Qwen2.5-Coder-32B-Instruct is a state-of-the-art open-source code-specific large language model (LLM) developed by Alibaba’s Qwen research team. It is part of the Qwen2.5-Coder series, which includes various model sizes ranging from 0.5 billion to 32 billion parameters, designed to enhance coding capabilities across multiple programming languages.
Key Features
- Performance: Qwen2.5-Coder-32B-Instruct matches the coding abilities of GPT-4o, making it one of the most powerful open-source code models available. It excels in code generation, reasoning, and fixing errors, achieving high scores on various benchmarks like Aider and McEval.
- Model Architecture: This model is built on a transformer architecture with 32.5 billion parameters, 64 layers, and a context length of up to 128K tokens. It incorporates advanced techniques such as RoPE (Rotary Positional Encoding), SwiGLU activation functions, and attention mechanisms optimized for performance.

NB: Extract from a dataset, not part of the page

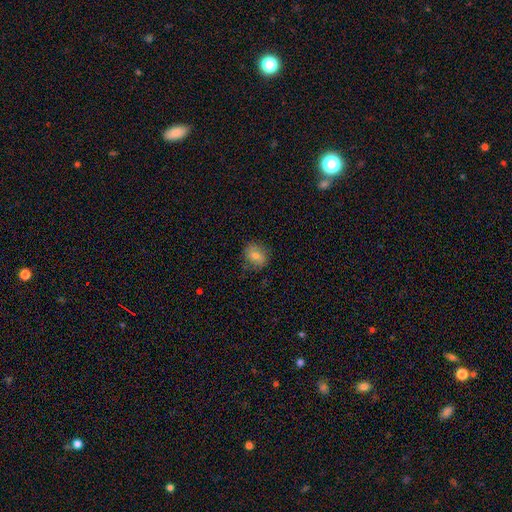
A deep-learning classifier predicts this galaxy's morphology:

- Multi-Language Support: Qwen2.5-Coder-32B-Instruct supports over 40 programming languages, demonstrating its versatility in handling diverse coding tasks. Its training involved extensive datasets that include source code and synthetic data, allowing it to perform well in real-world applications.
- Practical Applications: The model is intended for use as an intelligent programming assistant, aiding users in code generation, debugging, and understanding unfamiliar programming languages. Its capabilities are particularly beneficial for developers looking to improve efficiency in coding tasks.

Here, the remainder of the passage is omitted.